Uno degli step decisivi che le aziende compiono quando si convincono dell’importanza delle attività di comunicazione, e ne comprendono a pieno le caratteristiche, individuando in esse un tassello importante per lo sviluppo del proprio business, consiste nel rivolgersi a dei consulenti esterni che possiedano competenze specifiche ed ottimizzate. Tale slancio è, in concreto, un altro indicatore essenziale della sensibilità e dell’interesse che i dirigenti di una PMI mostrano di avere nei confronti delle attività immateriali d’impresa.

Tav. IV. 8 - Ha mai chiesto la consulenza di un esperto in comunicazione?

v.a. %

Si 36 78,3

No 10 21,7

Totale 46 100,0

Come riportato nella tavola, ben il 78,3% degli intervistati ha fatto ricorso a consulenze professionali, contro il 21,7% che sostiene di non essersi mai servito di esperti di comunicazione esterni alla propria azienda.

La seguente tavola, riporta il grado di soddisfazione e, più genericamente, l’esperienza che l’imprenditore ha ricavato dal suddetto rapporto di consulenza.

Tav.

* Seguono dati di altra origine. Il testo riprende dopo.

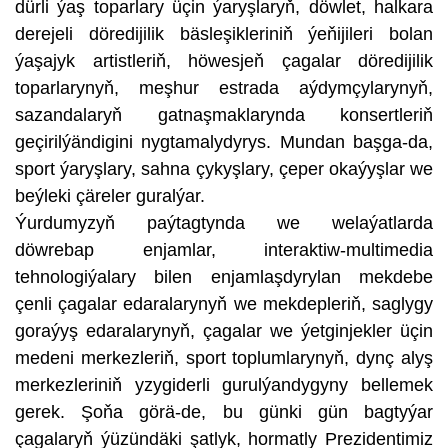
dürli ýaş toparlary üçin ýaryşlaryň, döwlet, halkara
derejeli döredijilik bäsleşikleriniň ýeňijileri bolan
ýaşajyk artistleriň, höwesjeň çagalar döredijilik
toparlarynyň, meşhur estrada aýdymçylarynyň,
sazandalaryň gatnaşmaklarynda konsertleriň
geçirilýändigini nygtamalydyrys. Mundan başga-da,
sport ýaryşlary, sahna çykyşlary, çeper okaýyşlar we
beýleki çäreler guralýar.
Ýurdumyzyň paýtagtynda we welaýatlarda
döwrebap enjamlar, interaktiw-multimedia
tehnologiýalary bilen enjamlaşdyrylan mekdebe
çenli çagalar edaralarynyň we mekdepleriň, saglygy
goraýyş edaralarynyň, çagalar we ýetginjekler üçin
medeni merkezleriň, sport toplumlarynyň, dynç alyş
merkezleriniň yzygiderli gurulýandygyny bellemek
gerek. Şoňa görä-de, bu günki gün bagtyýar
çagalaryň ýüzündäki şatlyk, hormatly Prezidentimiz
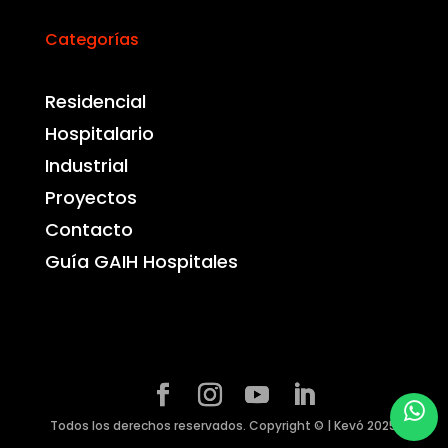
Categorías
Residencial
Hospitalario
Industrial
Proyectos
Contacto
Guía GAIH Hospitales
Todos los derechos reservados. Copyright © | Kevó 2025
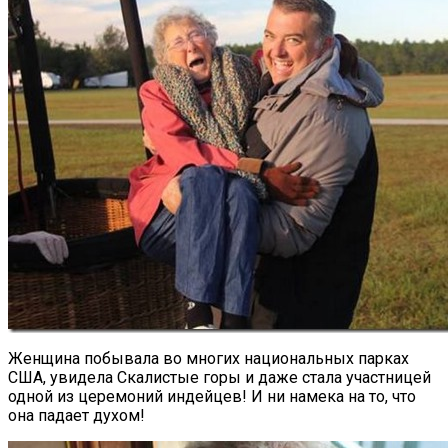
Женщина побывала во многих национальных парках
США, увидела Скалистые горы и даже стала участницей
одной из церемоний индейцев! И ни намека на то, что
она падает духом!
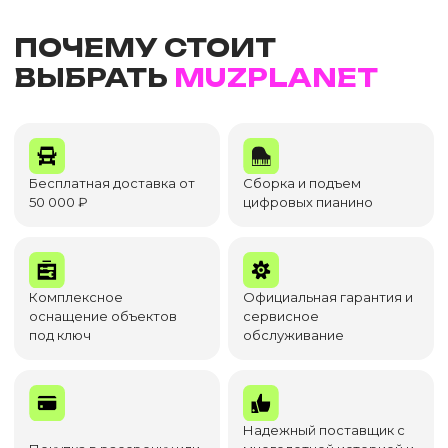
ПОЧЕМУ СТОИТ
ВЫБРАТЬ
MUZPLANET
Бесплатная доставка от
Сборка и подъем
50 000 ₽
цифровых пианино
Комплексное
Официальная гарантия и
оснащение объектов
сервисное
под ключ
обслуживание
Надежный поставщик с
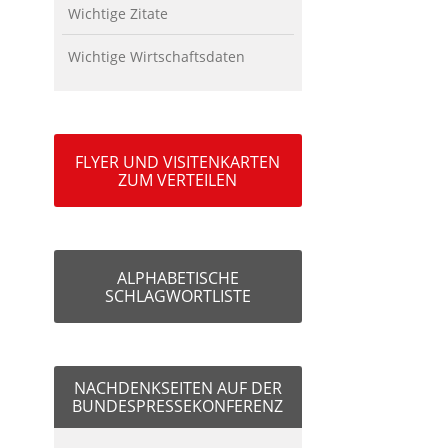
Wichtige Zitate
Wichtige Wirtschaftsdaten
FLYER UND VISITENKARTEN
ZUM VERTEILEN
ALPHABETISCHE
SCHLAGWORTLISTE
NACHDENKSEITEN AUF DER
BUNDESPRESSEKONFERENZ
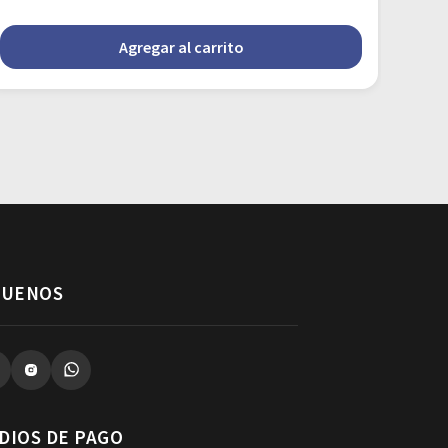
Agregar al carrito
GUENOS
DIOS DE PAGO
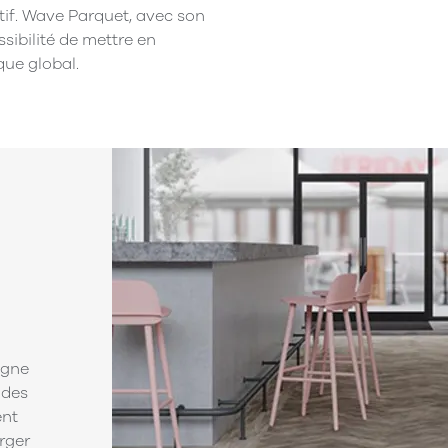
tif. Wave Parquet, avec son
ssibilité de mettre en
que global.
ligne
 des
ent
rger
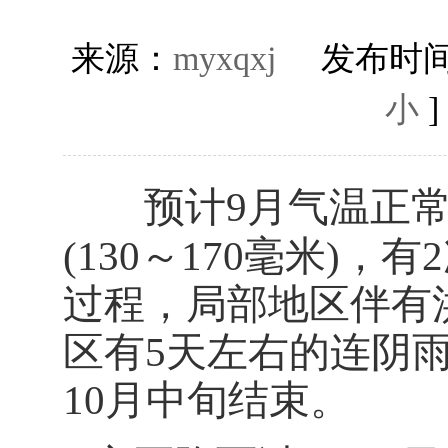
来源：
myxqxj
发布时间
小
预计9月气温正常
(130～170毫米)
过程，局部地区伴有
区有5天左右的连阴
10月中旬结束。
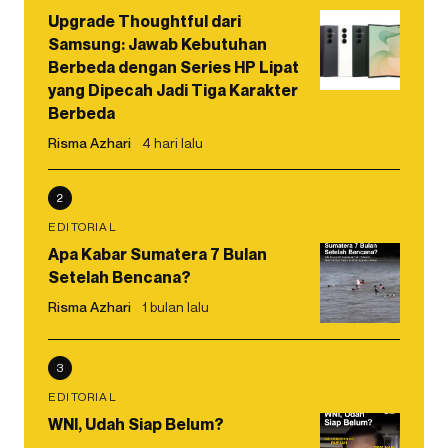
Upgrade Thoughtful dari
Samsung: Jawab Kebutuhan
Berbeda dengan Series HP Lipat
yang Dipecah Jadi Tiga Karakter
Berbeda
Risma Azhari
4 hari lalu
2
EDITORIAL
Apa Kabar Sumatera 7 Bulan
Setelah Bencana?
Risma Azhari
1 bulan lalu
3
EDITORIAL
WNI, Udah Siap Belum?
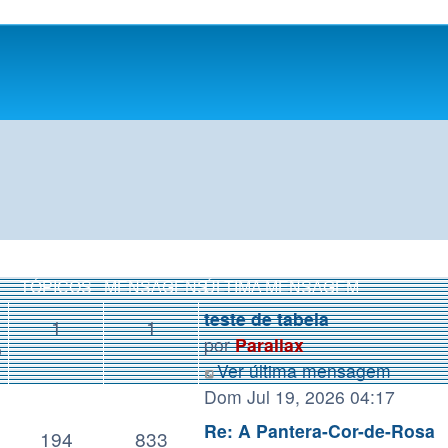
TÓPICOS
MENSAGENS
ÚLTIMA MENSAGEM
teste de tabela
1
1
por
Parallax
o
Ver última mensagem
Dom Jul 19, 2026 04:17
Re: A Pantera-Cor-de-Rosa
194
833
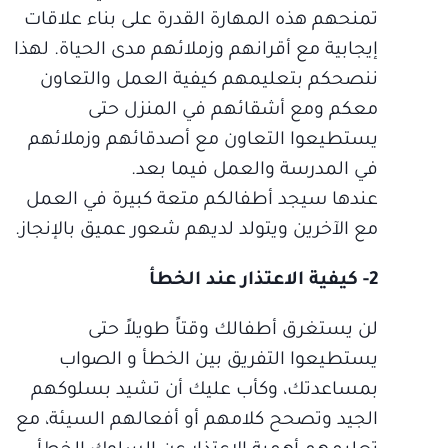
تمنحهم هذه المهارة القدرة على بناء علاقات
إيجابية مع أقرانهم وزملائهم مدى الحياة. لهذا
ننصحكم بتعليمهم كيفية العمل والتعاون
معكم ومع أشقائهم في المنزل حتى
يستطيعوا التعاون مع أصدقائهم وزملائهم
في المدرسة والعمل فيما بعد.
عندها سيجد أطفالكم متعة كبيرة في العمل
مع الآخرين ويتولد لديهم شعور عميق بالإنجاز.
2- كيفية الاعتذار عند الخطأ
لن يستغرق أطفالك وقتاً طويلاً حتى
يستطيعوا التفريق بين الخطأ و الصواب
بمساعدتك، وكأب عليك أن تشيد بسلوكهم
الجيد وتصحح كلامهم أو أفعالهم السيئة، مع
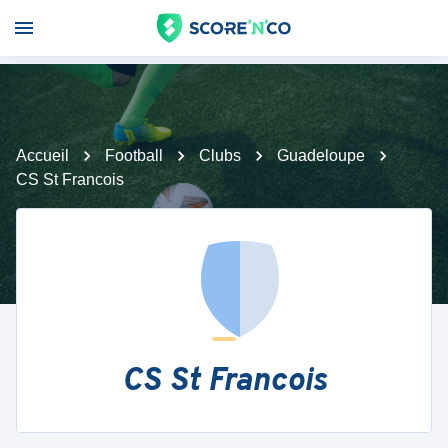
Accueil
Football
Clubs
Guadeloupe
CS St Francois
CS St Francois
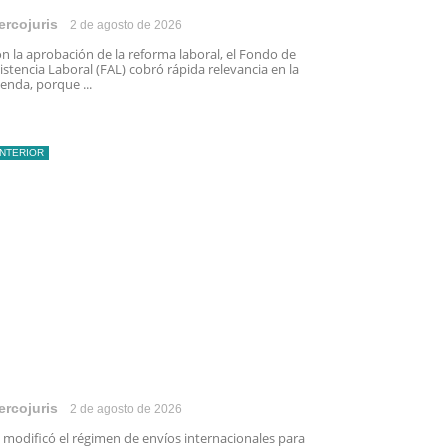
ercojuris
2 de agosto de 2026
n la aprobación de la reforma laboral, el Fondo de
istencia Laboral (FAL) cobró rápida relevancia en la
enda, porque ...
INTERIOR
ercojuris
2 de agosto de 2026
 modificó el régimen de envíos internacionales para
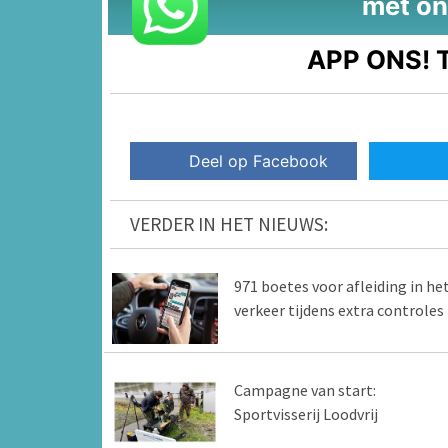
met on
APP ONS!
T
Deel op Facebook
VERDER IN HET NIEUWS:
971 boetes voor afleiding in he
verkeer tijdens extra controles
Campagne van start:
Sportvisserij Loodvrij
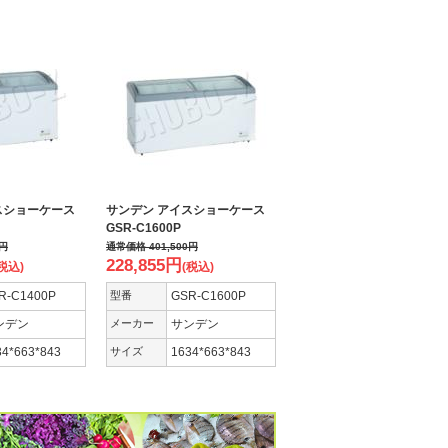
スショーケース
サンデン アイスショーケース
GSR-C1600P
円
通常価格
401,500
円
228,855
円
税込)
(税込)
R-C1400P
型番
GSR-C1600P
ンデン
メーカー
サンデン
34*663*843
サイズ
1634*663*843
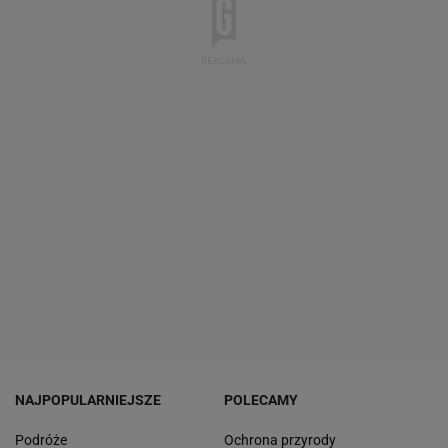
NAJPOPULARNIEJSZE
POLECAMY
Podróże
Ochrona przyrody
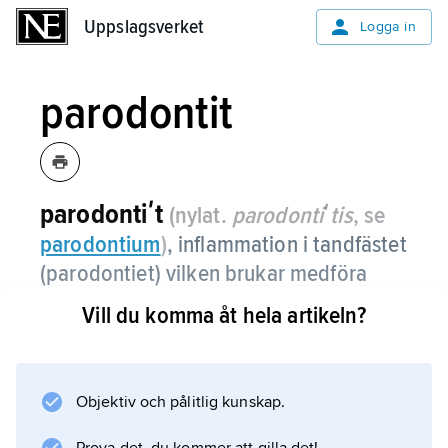
Uppslagsverket
Uppslagsverket
Logga in
parodontit
parodontiʹt
(nylat.
parodontiʹtis
, se
parodontium
)
,
inflammation i tandfästet
(parodontiet) vilken brukar medföra
tandlossning.
Vill du komma åt hela artikeln?
Se
tandlossningssjukdomar
.
Objektiv och pålitlig kunskap.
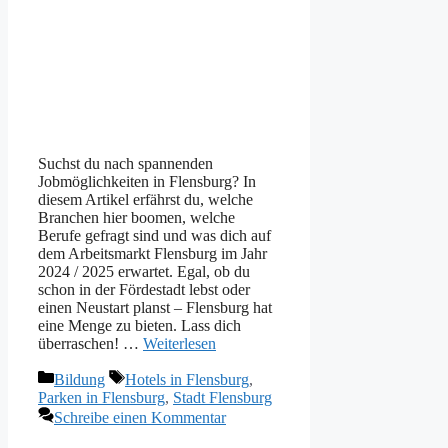
Suchst du nach spannenden
Jobmöglichkeiten in Flensburg? In
diesem Artikel erfährst du, welche
Branchen hier boomen, welche
Berufe gefragt sind und was dich auf
dem Arbeitsmarkt Flensburg im Jahr
2024 / 2025 erwartet. Egal, ob du
schon in der Fördestadt lebst oder
einen Neustart planst – Flensburg hat
eine Menge zu bieten. Lass dich
überraschen! …
Weiterlesen
Kategorien
Schlagwörter
Bildung
Hotels in Flensburg
,
Parken in Flensburg
,
Stadt Flensburg
Schreibe einen Kommentar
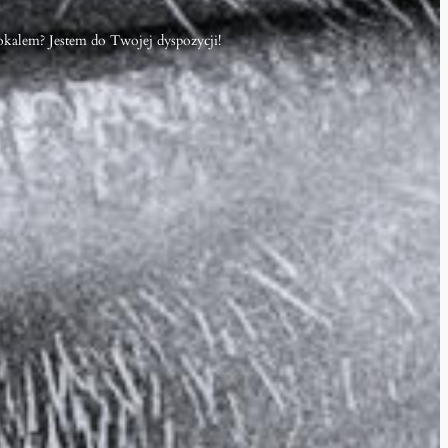
okalem? Jestem do Twojej dyspozycji!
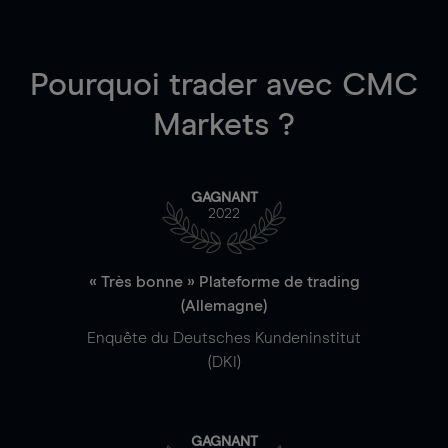
Pourquoi trader
avec CMC
Markets ?
GAGNANT
2022
« Très bonne » Plateforme de trading
(Allemagne)
Enquête du Deutsches Kundeninstitut
(DKI)
GAGNANT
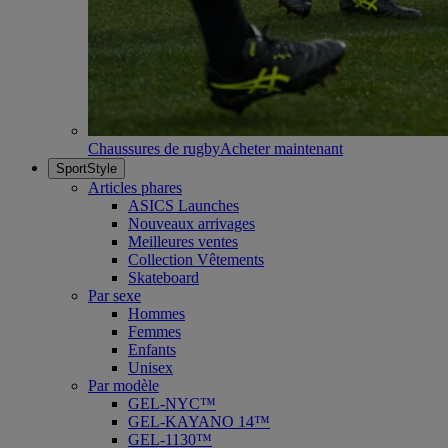
Chaussures de rugby
Acheter maintenant
SportStyle
Articles phares
ASICS Launches
Nouveaux arrivages
Meilleures ventes
Collection Vêtements
Skateboard
Par sexe
Hommes
Femmes
Enfants
Unisex
Par modèle
GEL-NYC™
GEL-KAYANO 14™
GEL-1130™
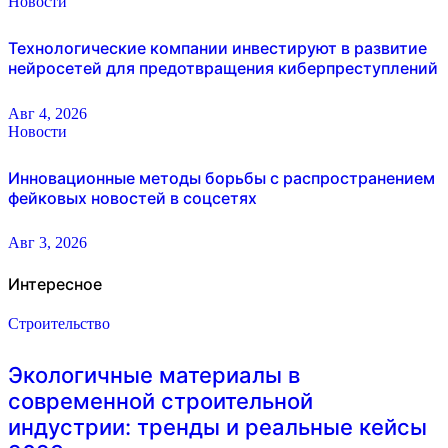
Новости
Технологические компании инвестируют в развитие
нейросетей для предотвращения киберпреступлений
Авг 4, 2026
Новости
Инновационные методы борьбы с распространением
фейковых новостей в соцсетях
Авг 3, 2026
Интересное
Строительство
Экологичные материалы в
современной строительной
индустрии: тренды и реальные кейсы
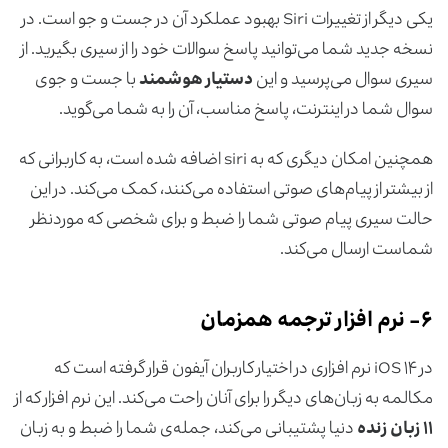
یکی دیگر از تغییرات Siri بهبود عملکرد آن در جست و جو است. در
نسخه جدید شما می‌توانید پاسخ سوالات خود را از سیری بگیرید. از
سیری سوال می‌پرسید و این
دستیار هوشمند
با جست و جوی
سوال شما در اینترنت، پاسخ مناسب، آن را به شما می‌گوید.
همچنین امکان دیگری که به siri اضافه شده است، به کاربرانی که
از بیشتر از پیام‌های صوتی استفاده می‌کنند، کمک می‌کند. در این
حالت سیری پیام صوتی شما را ضبط و برای شخصی که موردنظر
شماست ارسال می‌کند.
۶-
نرم افزار ترجمه همزمان
در iOS ۱۴ نرم افزاری در اختیار کاربران آیفون قرار گرفته است که
مکالمه به زبان‌های دیگر را برای آنان راحت می‌کند. این نرم افزار که از
۱۱ زبان زنده
دنیا پشتیبانی می‌کند، جمله‌ی شما را ضبط و به زبان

IV. 9 - Se si, qual è stato il risultato del rapporto consulenziale?

v.a. %

Soddisfacente, si è instaurata una collaborazione durevole

14 38,9

Interessante, ho compreso l’importanza delle attività di comunicazione

18 50,0

Deludente, le proposte ricevute non erano coerenti con le strategie d’azienda

3 8,3

Insoddisfacente, ho compreso essere attività non utili alla mia azienda

1 2,8

Totale 36 100,0

Coloro che hanno usufruito di consulenze con esperti del settore della comunicazione d’impresa dichiarano, per il 38,9%, che il risultato dell’esperienza è stato soddisfacente, e che da essa è scaturita una collaborazione durevole. I

più, ovvero il 50,0% degli intervistati, ritengono che il rapporto con i consulenti di comunicazione sia stato interessante e comunque istruttivo, poiché ha consentito di comprendere e valutare l’importanza che tali attività hanno nelle dinamiche d’impresa; dunque questa parte di intervistati si é per lo più soffermata sull’aspetto generico della positività dell’esperienza fatta. Si segnala, tuttavia, che questa percentuale può essere gonfiata dall’attivazione di atteggiamenti di acquiescenza 70: alcuni tra gli intervistati hanno trovato

opportuno conformarsi alle aspettative dell’intervistatore rispondendo alla domanda con un’affermazione più speculativa, e dunque meno descrittiva del loro reale impegno. L’8,3% si dice deluso dalle proposte ricevute e dalle soluzioni offerte dai consulenti, ritenute non coerenti con le strategie dell’impresa; una sola impresa dichiara di aver maturato, proprio a seguito di tale esperienza, la convinzione che la comunicazione sia un’attività inutile per la propria impresa.